Denisov  - foto EFEMany times, what seems to us an ancestral ritual result to be a story that has nothing to do with what we believed, and what seem to be for many, ignorance, passions me, which converts the past into a true mystery to discover.

Continuing with this thought I would like to highlight the discovery made by a group of scientists a very special hominid’s cadaver in Denisov, south of Siberia, Russia. Thanks to an exhaustive DNA analysis they can firm that this specie, that lived more than 30,000 years ago, totally unknown for us. As of today it was thought that there were only two types of hominids: The Neanderthal and the modern humans. But thanks to this discovery it has been demonstrated that, at least, they were three. They have named Denisova to this new sort of hominid. The Denisova is a far lost cousin of the former Neanderthal, revolutionizing all the theories on our origin as species. Tomás Marques Bonet, a Spanish scientist that has taken part in this project, affirms: “Till last year it was said that the modern humans got to Europe and exterminated the Neanderthals, from now on there will be a change in the way of understanding the human evolution.”

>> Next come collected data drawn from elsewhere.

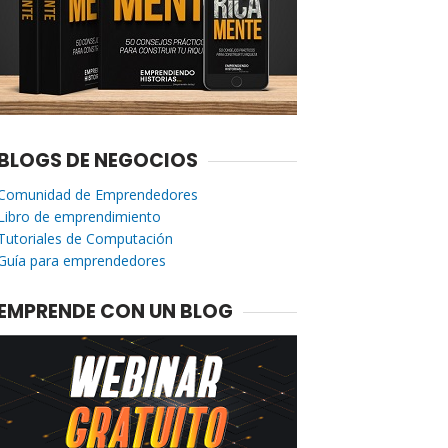
BLOGS DE NEGOCIOS
Comunidad de Emprendedores
Libro de emprendimiento
Tutoriales de Computación
Guía para emprendedores
EMPRENDE CON UN BLOG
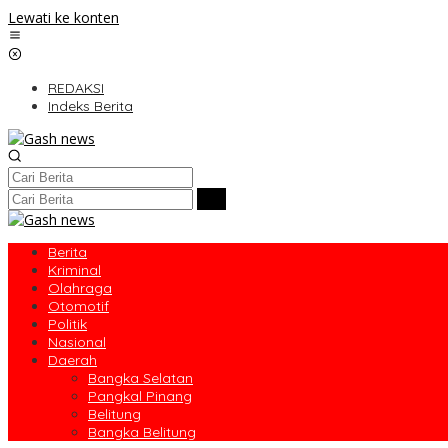
Lewati ke konten
REDAKSI
Indeks Berita
Berita
Kriminal
Olahraga
Otomotif
Politik
Nasional
Daerah
Bangka Selatan
Pangkal Pinang
Belitung
Bangka Belitung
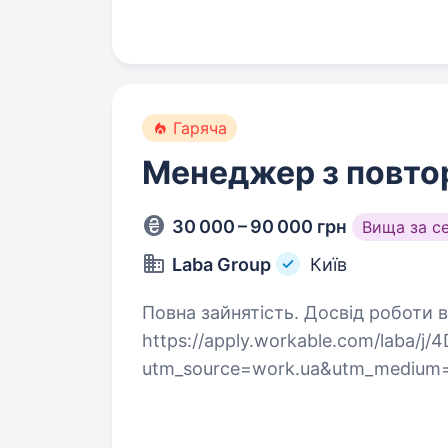
Гаряча
Менеджер з повто
30 000 – 90 000 грн
Вища за с
Laba Group
Київ
Повна зайнятість. Досвід роботи від 1 року. Залишай відгу
https://apply.workable.com/laba/j
utm_source=work.ua&utm_medium=
про кар'єру в продажах і хочеш п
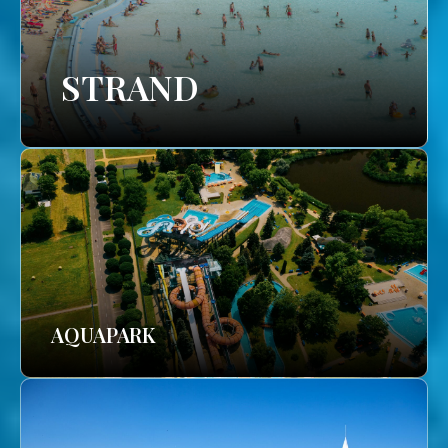
STRAND
AQUAPARK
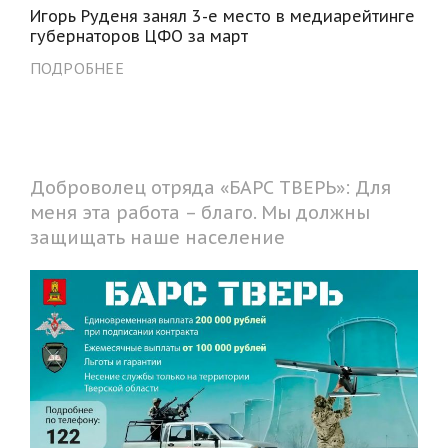
Игорь Руденя занял 3-е место в медиарейтинге
губернаторов ЦФО за март
ПОДРОБНЕЕ
Доброволец отряда «БАРС ТВЕРЬ»: Для
меня эта работа – благо. Мы должны
защищать наше население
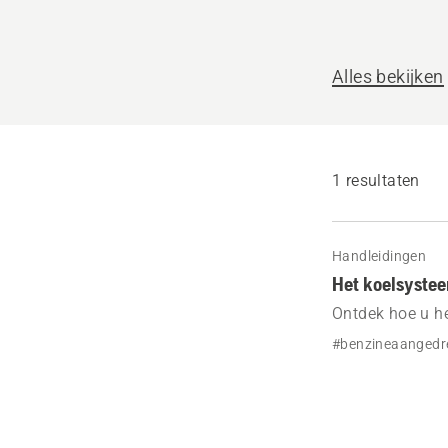
helpen?
Alles bekijken
1 resultaten
Handleidingen
Het koelsystee
Ontdek hoe u h
#benzineaangedr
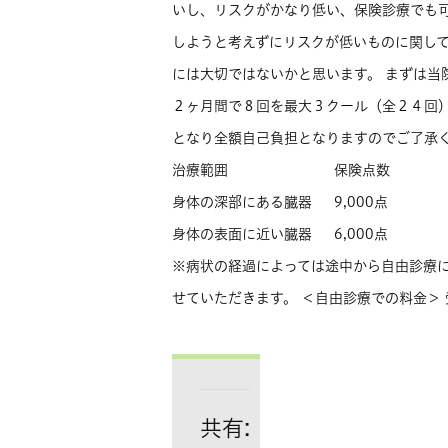
いし、リスクがかなり低い、保険診療でも
しようと考えずにリスクが低いものに関し
には大切ではないかと思います。 まずは当
２ヶ月間で８回を最大３クール（全２４回）
となり全額自己負担となりますのでご了承く
治療範囲
保険点数
身体の深部にある臓器
9,000点
身体の表面に近い臓器
6,000点
※病状の経過によっては途中から自由診療
せていただきます。 ＜自由診療での料金＞
共有:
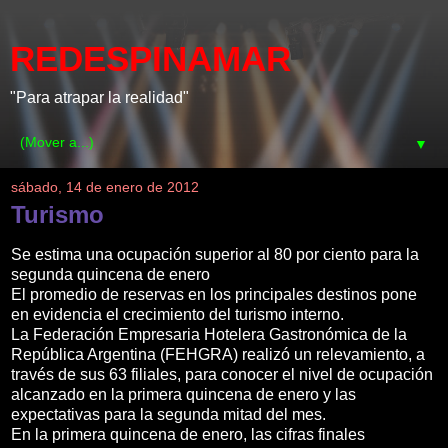
REDESPINAMAR
"Para atrapar la realidad"
▼
sábado, 14 de enero de 2012
Turismo
Se estima una ocupación superior al 80 por ciento para la
segunda quincena de enero
El promedio de reservas en los principales destinos pone
en evidencia el crecimiento del turismo interno.
La Federación Empresaria Hotelera Gastronómica de la
República Argentina (FEHGRA) realizó un relevamiento, a
través de sus 63 filiales, para conocer el nivel de ocupación
alcanzado en la primera quincena de enero y las
expectativas para la segunda mitad del mes.
En la primera quincena de enero, las cifras finales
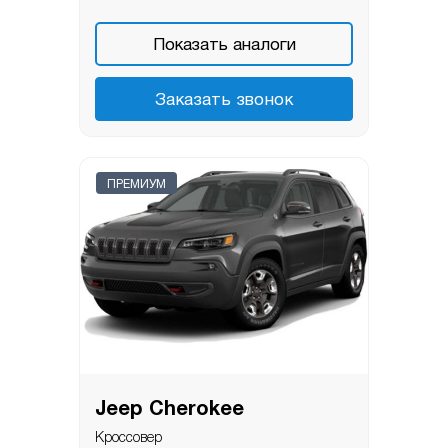
Показать аналоги
Заказать звонок
ПРЕМИУМ
Jeep Cherokee
Кроссовер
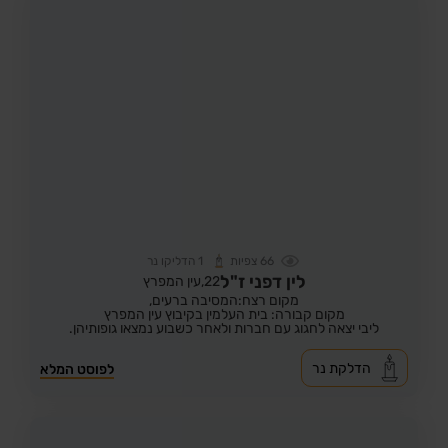
66
צפיות
1
הדליקו נר
לין דפני ז"ל
22,
עין המפרץ
מקום רצח:המסיבה ברעים,
מקום קבורה: בית העלמין בקיבוץ עין המפרץ
ליבי יצאה לחגוג עם חברות ולאחר כשבוע נמצאו גופותיהן.
הדלקת נר
לפוסט המלא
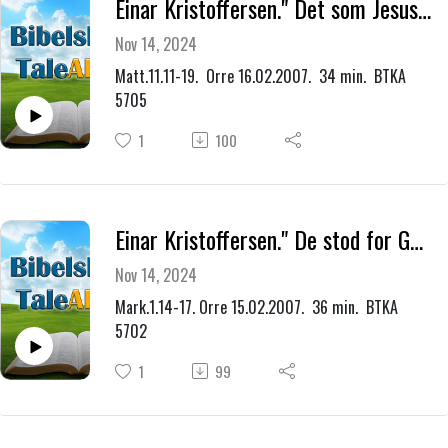
Einar Kristoffersen." Det som Jesus har gjort, det kan du leve på og det kan du døy på."
Nov 14, 2024
Matt.11.11-19. Orre 16.02.2007. 34 min. BTKA
5705
1
100
Einar Kristoffersen." De stod for Gud og Lammets trone og sang, du har kjøpt oss til Gud med ditt blod."
Nov 14, 2024
Mark.1.14-17. Orre 15.02.2007. 36 min. BTKA
5702
1
99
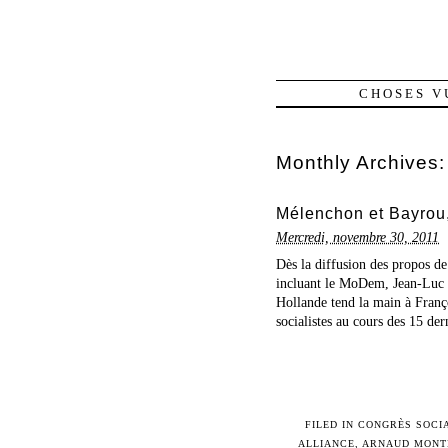
CHOSES V
Monthly Archives
Mélenchon et Bayrou
Mercredi, novembre 30, 2011
Dès la diffusion des propos de
incluant le MoDem, Jean-Luc M
Hollande tend la main à Franç
socialistes au cours des 15 der
FILED IN
CONGRÈS SOCI
ALLIANCE
,
ARNAUD MONT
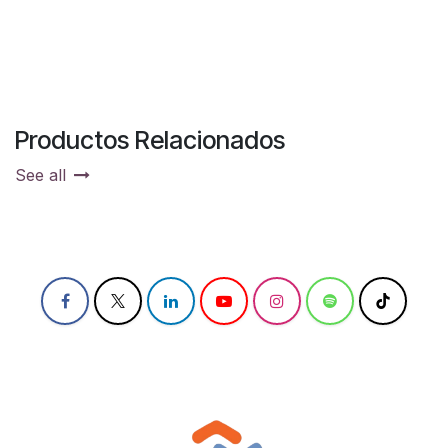
Productos Relacionados
See all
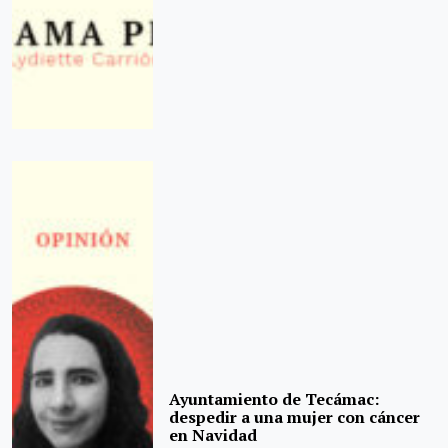
Ayuntamiento de Tecámac:
despedir a una mujer con cáncer
en Navidad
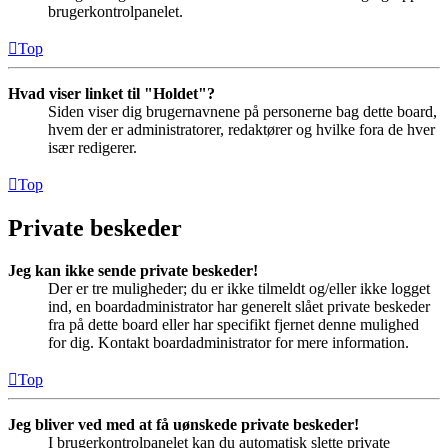
brugerkontrolpanelet.
Top
Hvad viser linket til "Holdet"?
Siden viser dig brugernavnene på personerne bag dette board,
hvem der er administratorer, redaktører og hvilke fora de hver
især redigerer.
Top
Private beskeder
Jeg kan ikke sende private beskeder!
Der er tre muligheder; du er ikke tilmeldt og/eller ikke logget
ind, en boardadministrator har generelt slået private beskeder
fra på dette board eller har specifikt fjernet denne mulighed
for dig. Kontakt boardadministrator for mere information.
Top
Jeg bliver ved med at få uønskede private beskeder!
I brugerkontrolpanelet kan du automatisk slette private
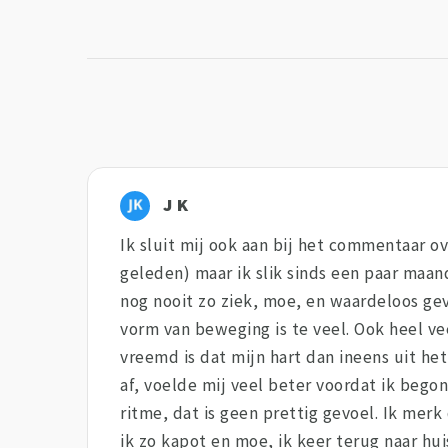
J K
Ik sluit mij ook aan bij het commentaar o
geleden) maar ik slik sinds een paar maan
nog nooit zo ziek, moe, en waardeloos gev
vorm van beweging is te veel. Ook heel ve
vreemd is dat mijn hart dan ineens uit het
af, voelde mij veel beter voordat ik begon
ritme, dat is geen prettig gevoel. Ik mer
ik zo kapot en moe, ik keer terug naar hu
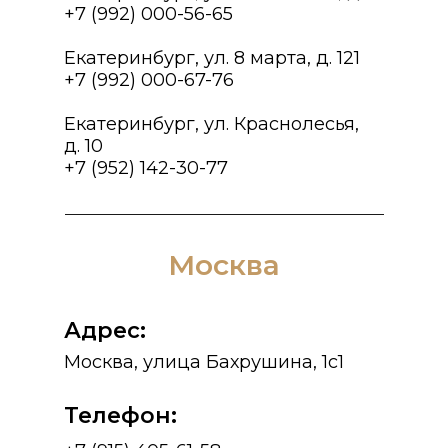
+7 (992) 000-56-65
Екатеринбург, ул. 8 марта, д. 121
+7 (992) 000-67-76
Екатеринбург, ул. Краснолесья,
д. 10
+7 (952) 142-30-77
Москва
Адрес:
Москва, улица Бахрушина, 1с1
Телефон:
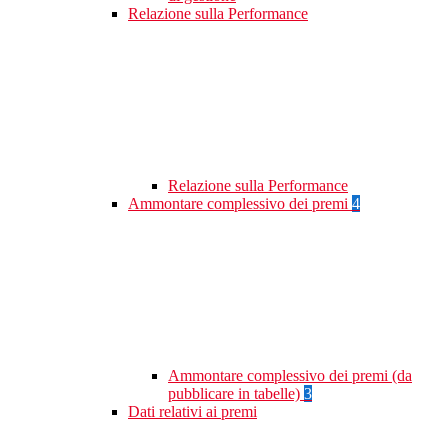
Relazione sulla Performance
Relazione sulla Performance
Ammontare complessivo dei premi
4
Ammontare complessivo dei premi (da
pubblicare in tabelle)
3
Dati relativi ai premi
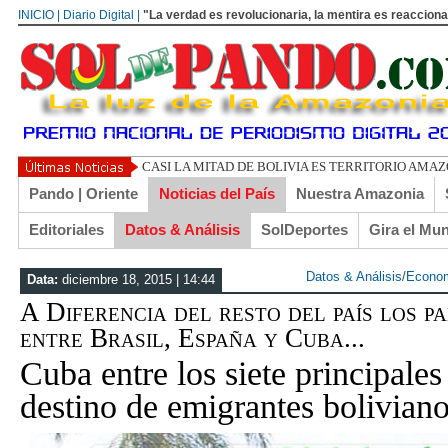
INICIO | Diario Digital |
"La verdad es revolucionaria, la mentira es reacciona
UN LIBERTARIO
Pando | Oriente
Noticias del País
Nuestra Amazonia
Editoriales
Datos & Análisis
SolDeportes
Gira el Mu
Datos & Análisis
/
Econo
Data:
diciembre 18, 2015 | 14:44
A Diferencia del resto del país los p
entre Brasil, España y Cuba...
Cuba entre los siete principales
destino de emigrantes bolivian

An example that proves that we can never take anything for known and that only the human stupidity can think that we already know everything, because there are always things to discover.  Who knows if in the future there will be unforgotten main characters that neither could we imagine the transcendence that they had in history? Right now we are living some celebrations that in reality come from pagan rituals where the solstice of winter and the victory of the light over darkness were celebrated. As you see, even what we think is real can keep a mystery turning our lives into something fascinating, embellished by the unknown. I hope that this 2011 many of our dreams can be reached within our hands. The rest belongs to us, a mystery. Urte berrion!!!